# Instructions to follow
Extract only the lines from the start of the entries below to the line with "(rectangle (start -2.642 10.008)", inclusive; omit every picture.

# Collected data

══════

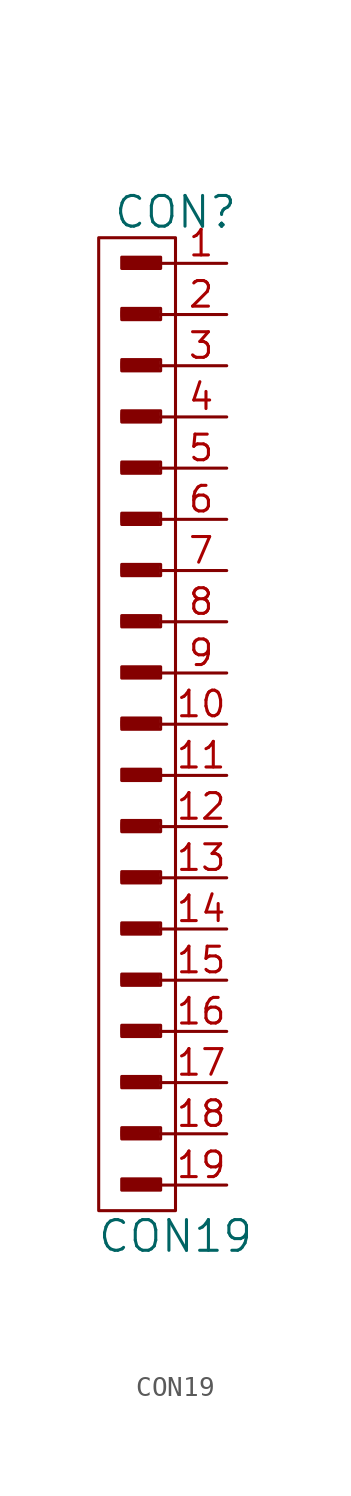
<source format=kicad_sym>
(kicad_symbol_lib
  (version 20220914)
  (generator kicad_symbol_editor)
  (symbol "CON19"
    (pin_names
      (offset 1.016))
    (property "Reference" "CON"
      (at 0 22.86 0)
      (effects (font (size 1.524 1.524))))
    (property "Value" "CON19"
      (at 0 -27.94 0)
      (effects (font (size 1.524 1.524))))
    (symbol "CON19_1_0"
      (rectangle (start -2.642 -23.012) (end -0.864 -22.657) (stroke (width 0) (type solid)) (fill (type none)))
      (rectangle (start -2.642 -20.472) (end -0.864 -20.117) (stroke (width 0) (type solid)) (fill (type none)))
      (rectangle (start -2.642 -17.932) (end -0.864 -17.577) (stroke (width 0) (type solid)) (fill (type none)))
      (rectangle (start -2.642 -15.392) (end -0.864 -15.037) (stroke (width 0) (type solid)) (fill (type none)))
      (rectangle (start -2.642 -12.852) (end -0.864 -12.497) (stroke (width 0) (type solid)) (fill (type none)))
      (rectangle (start -2.642 -10.312) (end -0.864 -9.957) (stroke (width 0) (type solid)) (fill (type none)))
      (rectangle (start -2.642 -7.772) (end -0.864 -7.417) (stroke (width 0) (type solid)) (fill (type none)))
      (rectangle (start -2.642 -2.692) (end -0.864 -2.337) (stroke (width 0) (type solid)) (fill (type none)))
      (rectangle (start -2.642 2.388) (end -0.864 2.743) (stroke (width 0) (type solid)) (fill (type none)))
      (rectangle (start -2.642 4.928) (end -0.864 5.283) (stroke (width 0) (type solid)) (fill (type none)))
      (rectangle (start -2.642 7.468) (end -0.864 7.823) (stroke (width 0) (type solid)) (fill (type none)))
      (rectangle (start -2.642 10.008) (end -0.864 10.363) (stroke (width 0) (type solid)) (fill (type none)))
      (rectangle (start -2.642 12.548) (end -0.864 12.903) (stroke (width 0) (type solid)) (fill (type none)))
      (rectangle (start -2.642 15.088) (end -0.864 15.443) (stroke (width 0) (type solid)) (fill (type none)))
      (rectangle (start -2.642 17.628) (end -0.864 17.983) (stroke (width 0) (type solid)) (fill (type none)))
      (rectangle (start -2.616 -25.552) (end -0.838 -25.197) (stroke (width 0) (type solid)) (fill (type none)))
      (rectangle (start -2.616 -22.911) (end -0.965 -22.809) (stroke (width 0) (type solid)) (fill (type none)))
      (rectangle (start -2.616 -20.371) (end -0.965 -20.269) (stroke (width 0) (type solid)) (fill (type none)))
      (rectangle (start -2.616 -17.831) (end -0.965 -17.729) (stroke (width 0) (type solid)) (fill (type none)))
      (rectangle (start -2.616 -15.291) (end -0.965 -15.189) (stroke (width 0) (type solid)) (fill (type none)))
      (rectangle (start -2.616 -12.751) (end -0.965 -12.649) (stroke (width 0) (type solid)) (fill (type none)))
      (rectangle (start -2.616 -10.211) (end -0.965 -10.109) (stroke (width 0) (type solid)) (fill (type none)))
      (rectangle (start -2.616 -7.671) (end -0.965 -7.569) (stroke (width 0) (type solid)) (fill (type none)))
      (rectangle (start -2.616 -5.232) (end -0.838 -4.877) (stroke (width 0) (type solid)) (fill (type none)))
      (rectangle (start -2.616 -2.591) (end -0.965 -2.489) (stroke (width 0) (type solid)) (fill (type none)))
      (rectangle (start -2.616 -0.152) (end -0.838 0.203) (stroke (width 0) (type solid)) (fill (type none)))
      (rectangle (start -2.616 2.489) (end -0.965 2.591) (stroke (width 0) (type solid)) (fill (type none)))
      (rectangle (start -2.616 5.029) (end -0.965 5.131) (stroke (width 0) (type solid)) (fill (type none)))
      (rectangle (start -2.616 7.569) (end -0.965 7.671) (stroke (width 0) (type solid)) (fill (type none)))
      (rectangle (start -2.616 10.109) (end -0.965 10.211) (stroke (width 0) (type solid)) (fill (type none)))
      (rectangle (start -2.616 12.649) (end -0.965 12.751) (stroke (width 0) (type solid)) (fill (type none)))
      (rectangle (start -2.616 15.189) (end -0.965 15.291) (stroke (width 0) (type solid)) (fill (type none)))
      (rectangle (start -2.616 17.729) (end -0.965 17.831) (stroke (width 0) (type solid)) (fill (type none)))
      (rectangle (start -2.616 20.168) (end -0.838 20.523) (stroke (width 0) (type solid)) (fill (type none)))
      (rectangle (start -2.591 -25.425) (end -0.94 -25.324) (stroke (width 0) (type solid)) (fill (type none)))
      (rectangle (start -2.591 -5.105) (end -0.94 -5.004) (stroke (width 0) (type solid)) (fill (type none)))
      (rectangle (start -2.591 -0.025) (end -0.94 0.076) (stroke (width 0) (type solid)) (fill (type none)))
      (rectangle (start -2.591 20.295) (end -0.94 20.396) (stroke (width 0) (type solid)) (fill (type none)))
      (rectangle (start -0.965 -22.733) (end -2.642 -22.936) (stroke (width 0) (type solid)) (fill (type none)))
      (rectangle (start -0.965 -20.193) (end -2.642 -20.396) (stroke (width 0) (type solid)) (fill (type none)))
      (rectangle (start -0.965 -17.653) (end -2.642 -17.856) (stroke (width 0) (type solid)) (fill (type none)))
      (rectangle (start -0.965 -15.113) (end -2.642 -15.316) (stroke (width 0) (type solid)) (fill (type none)))
      (rectangle (start -0.965 -12.573) (end -2.642 -12.776) (stroke (width 0) (type solid)) (fill (type none)))
      (rectangle (start -0.965 -10.033) (end -2.642 -10.236) (stroke (width 0) (type solid)) (fill (type none)))
      (rectangle (start -0.965 -7.493) (end -2.642 -7.696) (stroke (width 0) (type solid)) (fill (type none)))
      (rectangle (start -0.965 -2.413) (end -2.642 -2.616) (stroke (width 0) (type solid)) (fill (type none)))
      (rectangle (start -0.965 2.667) (end -2.642 2.464) (stroke (width 0) (type solid)) (fill (type none)))
      (rectangle (start -0.965 5.207) (end -2.642 5.004) (stroke (width 0) (type solid)) (fill (type none)))
      (rectangle (start -0.965 7.747) (end -2.642 7.544) (stroke (width 0) (type solid)) (fill (type none)))
      (rectangle (start -0.965 10.287) (end -2.642 10.084) (stroke (width 0) (type solid)) (fill (type none)))
      (rectangle (start -0.965 12.827) (end -2.642 12.624) (stroke (width 0) (type solid)) (fill (type none)))
      (rectangle (start -0.965 15.367) (end -2.642 15.164) (stroke (width 0) (type solid)) (fill (type none)))
      (rectangle (start -0.965 17.907) (end -2.642 17.704) (stroke (width 0) (type solid)) (fill (type none)))
      (rectangle (start -0.864 -25.298) (end -2.54 -25.502) (stroke (width 0) (type solid)) (fill (type none)))
      (rectangle (start -0.864 -4.978) (end -2.54 -5.182) (stroke (width 0) (type solid)) (fill (type none)))
      (rectangle (start -0.864 0.102) (end -2.54 -0.102) (stroke (width 0) (type solid)) (fill (type none)))
      (rectangle (start -0.864 20.422) (end -2.54 20.218) (stroke (width 0) (type solid)) (fill (type none)))
      (rectangle (start -0.737 -25.095) (end -2.667 -25.654) (stroke (width 0) (type solid)) (fill (type none)))
      (rectangle (start -0.737 -22.555) (end -2.667 -23.114) (stroke (width 0) (type solid)) (fill (type none)))
      (rectangle (start -0.737 -20.015) (end -2.667 -20.574) (stroke (width 0) (type solid)) (fill (type none)))
      (rectangle (start -0.737 -17.475) (end -2.667 -18.034) (stroke (width 0) (type solid)) (fill (type none)))
      (rectangle (start -0.737 -14.935) (end -2.667 -15.494) (stroke (width 0) (type solid)) (fill (type none)))
      (rectangle (start -0.737 -12.395) (end -2.667 -12.954) (stroke (width 0) (type solid)) (fill (type none)))
      (rectangle (start -0.737 -9.855) (end -2.667 -10.414) (stroke (width 0) (type solid)) (fill (type none)))
      (rectangle (start -0.737 -7.315) (end -2.667 -7.874) (stroke (width 0) (type solid)) (fill (type none)))
      (rectangle (start -0.737 -4.775) (end -2.667 -5.334) (stroke (width 0) (type solid)) (fill (type none)))
      (rectangle (start -0.737 -2.235) (end -2.667 -2.794) (stroke (width 0) (type solid)) (fill (type none)))
      (rectangle (start -0.737 0.305) (end -2.667 -0.254) (stroke (width 0) (type solid)) (fill (type none)))
      (rectangle (start -0.737 2.845) (end -2.667 2.286) (stroke (width 0) (type solid)) (fill (type none)))
      (rectangle (start -0.737 5.385) (end -2.667 4.826) (stroke (width 0) (type solid)) (fill (type none)))
      (rectangle (start -0.737 7.925) (end -2.667 7.366) (stroke (width 0) (type solid)) (fill (type none)))
      (rectangle (start -0.737 10.465) (end -2.667 9.906) (stroke (width 0) (type solid)) (fill (type none)))
      (rectangle (start -0.737 13.005) (end -2.667 12.446) (stroke (width 0) (type solid)) (fill (type none)))
      (rectangle (start -0.737 15.545) (end -2.667 14.986) (stroke (width 0) (type solid)) (fill (type none)))
      (rectangle (start -0.737 18.085) (end -2.667 17.526) (stroke (width 0) (type solid)) (fill (type none)))
      (rectangle (start -0.737 20.625) (end -2.667 20.066) (stroke (width 0) (type solid)) (fill (type none)))
      (polyline (pts (xy 0 -25.4) (xy -0.762 -25.4)) (stroke (width 0) (type solid)) (fill (type none)))
      (polyline (pts (xy 0 -22.86) (xy -0.762 -22.86)) (stroke (width 0) (type solid)) (fill (type none)))
      (polyline (pts (xy 0 -20.32) (xy -0.762 -20.32)) (stroke (width 0) (type solid)) (fill (type none)))
      (polyline (pts (xy 0 -17.78) (xy -0.762 -17.78)) (stroke (width 0) (type solid)) (fill (type none)))
      (polyline (pts (xy 0 -15.24) (xy -0.762 -15.24)) (stroke (width 0) (type solid)) (fill (type none)))
      (polyline (pts (xy 0 -12.7) (xy -0.762 -12.7)) (stroke (width 0) (type solid)) (fill (type none)))
      (polyline (pts (xy 0 -10.16) (xy -0.762 -10.16)) (stroke (width 0) (type solid)) (fill (type none)))
      (polyline (pts (xy 0 -7.62) (xy -0.762 -7.62)) (stroke (width 0) (type solid)) (fill (type none)))
      (polyline (pts (xy 0 -5.08) (xy -0.762 -5.08)) (stroke (width 0) (type solid)) (fill (type none)))
      (polyline (pts (xy 0 -2.54) (xy -0.762 -2.54)) (stroke (width 0) (type solid)) (fill (type none)))
      (polyline (pts (xy 0 0) (xy -0.762 0)) (stroke (width 0) (type solid)) (fill (type none)))
      (polyline (pts (xy 0 2.54) (xy -0.762 2.54)) (stroke (width 0) (type solid)) (fill (type none)))
      (polyline (pts (xy 0 5.08) (xy -0.762 5.08)) (stroke (width 0) (type solid)) (fill (type none)))
      (polyline (pts (xy 0 7.62) (xy -0.762 7.62)) (stroke (width 0) (type solid)) (fill (type none)))
      (polyline (pts (xy 0 10.16) (xy -0.762 10.16)) (stroke (width 0) (type solid)) (fill (type none)))
      (polyline (pts (xy 0 12.7) (xy -0.762 12.7)) (stroke (width 0) (type solid)) (fill (type none)))
      (polyline (pts (xy 0 15.24) (xy -0.762 15.24)) (stroke (width 0) (type solid)) (fill (type none)))
      (polyline (pts (xy 0 17.78) (xy -0.762 17.78)) (stroke (width 0) (type solid)) (fill (type none)))
      (polyline (pts (xy 0 20.32) (xy -0.762 20.32)) (stroke (width 0) (type solid)) (fill (type none))))
    (symbol "CON19_1_1"
      (rectangle (start 0 -26.67) (end -3.81 21.59) (stroke (width 0) (type solid)) (fill (type none)))
      (pin passive line (at 2.54 20.32 180) (length 2.54) (name "~" (effects (font (size 1.27 1.27)))) (number "1" (effects (font (size 1.27 1.27)))))
      (pin passive line (at 2.54 -2.54 180) (length 2.54) (name "~" (effects (font (size 1.27 1.27)))) (number "10" (effects (font (size 1.27 1.27)))))
      (pin passive line (at 2.54 -5.08 180) (length 2.54) (name "~" (effects (font (size 1.27 1.27)))) (number "11" (effects (font (size 1.27 1.27)))))
      (pin passive line (at 2.54 -7.62 180) (length 2.54) (name "~" (effects (font (size 1.27 1.27)))) (number "12" (effects (font (size 1.27 1.27)))))
      (pin passive line (at 2.54 -10.16 180) (length 2.54) (name "~" (effects (font (size 1.27 1.27)))) (number "13" (effects (font (size 1.27 1.27)))))
      (pin passive line (at 2.54 -12.7 180) (length 2.54) (name "~" (effects (font (size 1.27 1.27)))) (number "14" (effects (font (size 1.27 1.27)))))
      (pin passive line (at 2.54 -15.24 180) (length 2.54) (name "~" (effects (font (size 1.27 1.27)))) (number "15" (effects (font (size 1.27 1.27)))))
      (pin passive line (at 2.54 -17.78 180) (length 2.54) (name "~" (effects (font (size 1.27 1.27)))) (number "16" (effects (font (size 1.27 1.27)))))
      (pin passive line (at 2.54 -20.32 180) (length 2.54) (name "~" (effects (font (size 1.27 1.27)))) (number "17" (effects (font (size 1.27 1.27)))))
      (pin passive line (at 2.54 -22.86 180) (length 2.54) (name "~" (effects (font (size 1.27 1.27)))) (number "18" (effects (font (size 1.27 1.27)))))
      (pin passive line (at 2.54 -25.4 180) (length 2.54) (name "~" (effects (font (size 1.27 1.27)))) (number "19" (effects (font (size 1.27 1.27)))))
      (pin passive line (at 2.54 17.78 180) (length 2.54) (name "~" (effects (font (size 1.27 1.27)))) (number "2" (effects (font (size 1.27 1.27)))))
      (pin passive line (at 2.54 15.24 180) (length 2.54) (name "~" (effects (font (size 1.27 1.27)))) (number "3" (effects (font (size 1.27 1.27)))))
      (pin passive line (at 2.54 12.7 180) (length 2.54) (name "~" (effects (font (size 1.27 1.27)))) (number "4" (effects (font (size 1.27 1.27)))))
      (pin passive line (at 2.54 10.16 180) (length 2.54) (name "~" (effects (font (size 1.27 1.27)))) (number "5" (effects (font (size 1.27 1.27)))))
      (pin passive line (at 2.54 7.62 180) (length 2.54) (name "~" (effects (font (size 1.27 1.27)))) (number "6" (effects (font (size 1.27 1.27)))))
      (pin passive line (at 2.54 5.08 180) (length 2.54) (name "~" (effects (font (size 1.27 1.27)))) (number "7" (effects (font (size 1.27 1.27)))))
      (pin passive line (at 2.54 2.54 180) (length 2.54) (name "~" (effects (font (size 1.27 1.27)))) (number "8" (effects (font (size 1.27 1.27)))))
      (pin passive line (at 2.54 0 180) (length 2.54) (name "~" (effects (font (size 1.27 1.27)))) (number "9" (effects (font (size 1.27 1.27))))))))
</source>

══════

# Output of the exercise
<source format=kicad_sym>
(kicad_symbol_lib
  (version 20220914)
  (generator kicad_symbol_editor)
  (symbol "CON19"
    (pin_names
      (offset 1.016))
    (property "Reference" "CON"
      (at 0 22.86 0)
      (effects (font (size 1.524 1.524))))
    (property "Value" "CON19"
      (at 0 -27.94 0)
      (effects (font (size 1.524 1.524))))
    (symbol "CON19_1_0"
      (rectangle (start -2.642 -23.012) (end -0.864 -22.657) (stroke (width 0) (type solid)) (fill (type none)))
      (rectangle (start -2.642 -20.472) (end -0.864 -20.117) (stroke (width 0) (type solid)) (fill (type none)))
      (rectangle (start -2.642 -17.932) (end -0.864 -17.577) (stroke (width 0) (type solid)) (fill (type none)))
      (rectangle (start -2.642 -15.392) (end -0.864 -15.037) (stroke (width 0) (type solid)) (fill (type none)))
      (rectangle (start -2.642 -12.852) (end -0.864 -12.497) (stroke (width 0) (type solid)) (fill (type none)))
      (rectangle (start -2.642 -10.312) (end -0.864 -9.957) (stroke (width 0) (type solid)) (fill (type none)))
      (rectangle (start -2.642 -7.772) (end -0.864 -7.417) (stroke (width 0) (type solid)) (fill (type none)))
      (rectangle (start -2.642 -2.692) (end -0.864 -2.337) (stroke (width 0) (type solid)) (fill (type none)))
      (rectangle (start -2.642 2.388) (end -0.864 2.743) (stroke (width 0) (type solid)) (fill (type none)))
      (rectangle (start -2.642 4.928) (end -0.864 5.283) (stroke (width 0) (type solid)) (fill (type none)))
      (rectangle (start -2.642 7.468) (end -0.864 7.823) (stroke (width 0) (type solid)) (fill (type none)))
      (rectangle (start -2.642 10.008) (end -0.864 10.363) (stroke (width 0) (type solid)) (fill (type none)))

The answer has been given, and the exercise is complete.